__WHAT YOU ARE ASKED TO DO__. Return exactly the lines of the entries that start at the line containing "left_click_drag(417, 189, 611, 252)" and continue to the last line. Omit the pictures.

__EXTRACTED RECORDS__.
════════════════════

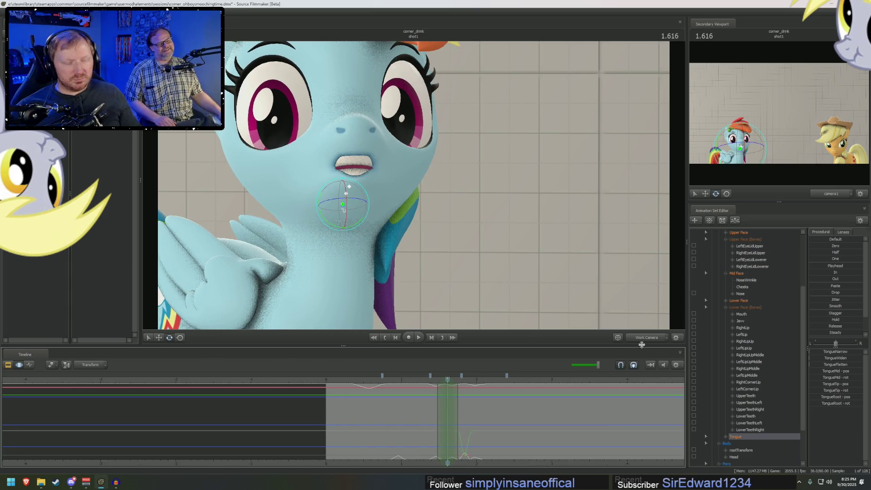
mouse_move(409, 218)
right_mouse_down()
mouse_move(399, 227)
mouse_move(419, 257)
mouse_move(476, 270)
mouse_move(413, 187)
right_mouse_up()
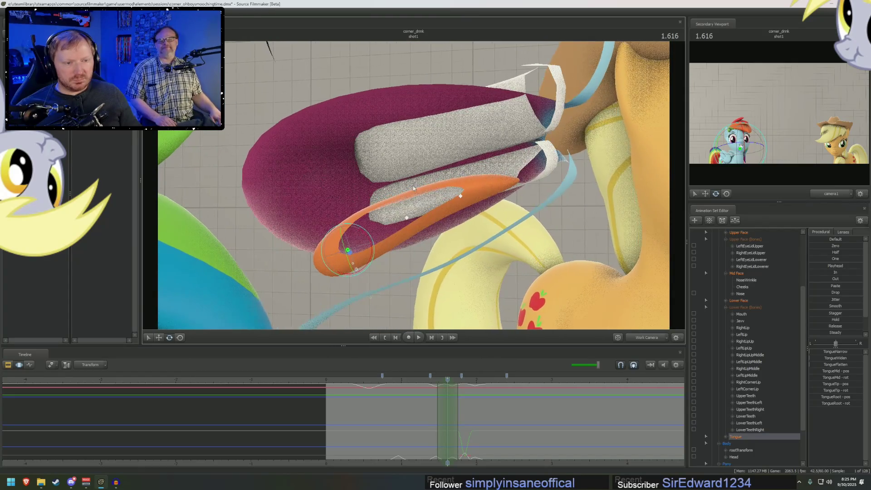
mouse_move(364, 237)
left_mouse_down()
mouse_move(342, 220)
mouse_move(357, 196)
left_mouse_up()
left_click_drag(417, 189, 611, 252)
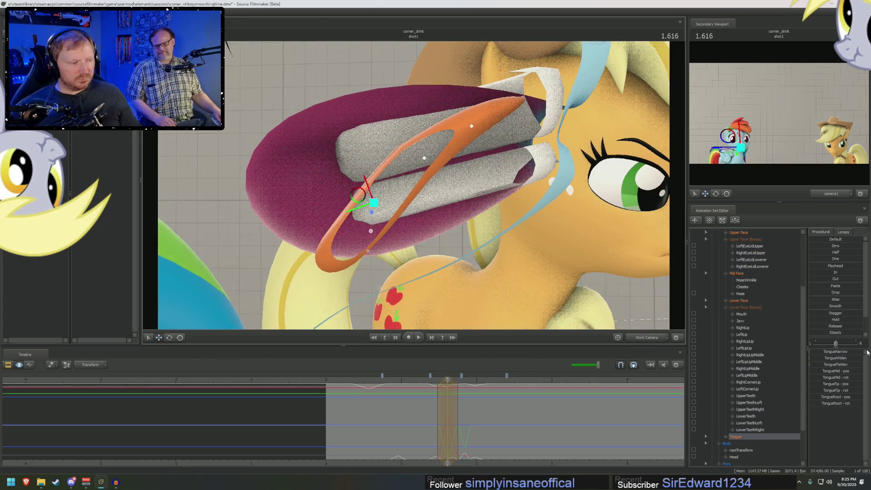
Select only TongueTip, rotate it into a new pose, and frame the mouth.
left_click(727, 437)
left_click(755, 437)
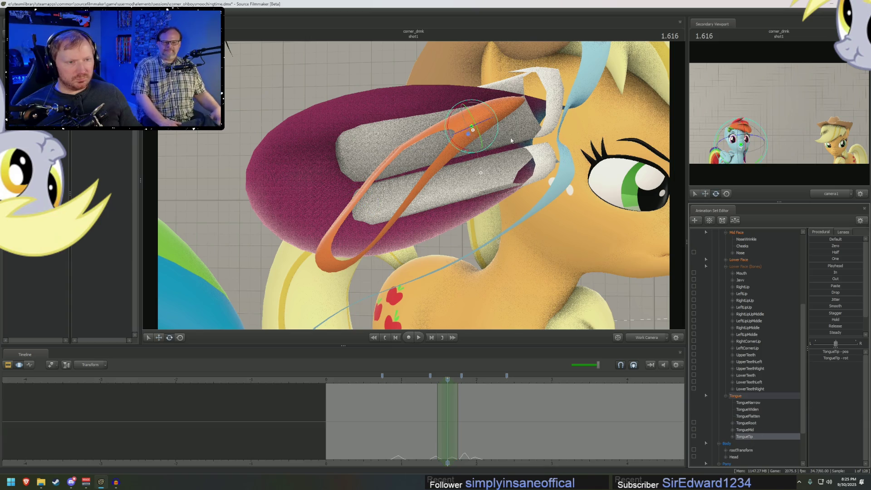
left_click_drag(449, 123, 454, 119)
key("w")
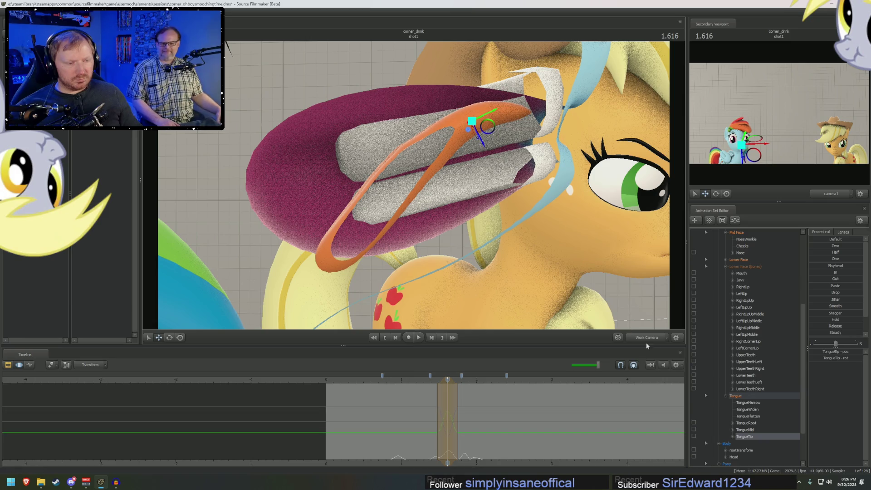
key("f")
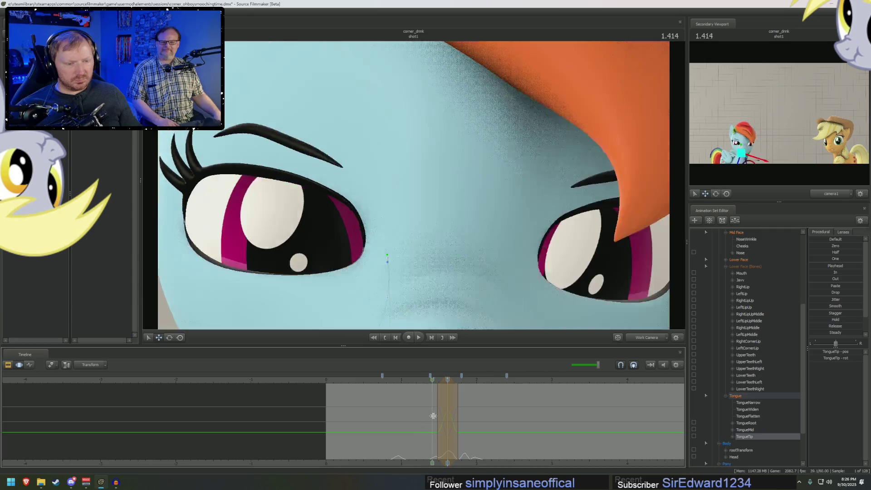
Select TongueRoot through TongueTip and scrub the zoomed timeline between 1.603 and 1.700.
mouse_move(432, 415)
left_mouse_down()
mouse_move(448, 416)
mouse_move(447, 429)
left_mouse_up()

════════════════════

__THE ANSWER__.
left_click_drag(417, 189, 611, 252)
Select only TongueTip, rotate it into a new pose, and frame the mouth.
left_click(727, 437)
left_click(755, 437)
left_click_drag(449, 123, 454, 119)
key("w")
key("f")
Select TongueRoot through TongueTip and scrub the zoomed timeline between 1.603 and 1.700.
mouse_move(432, 415)
left_mouse_down()
mouse_move(448, 416)
mouse_move(447, 429)
left_mouse_up()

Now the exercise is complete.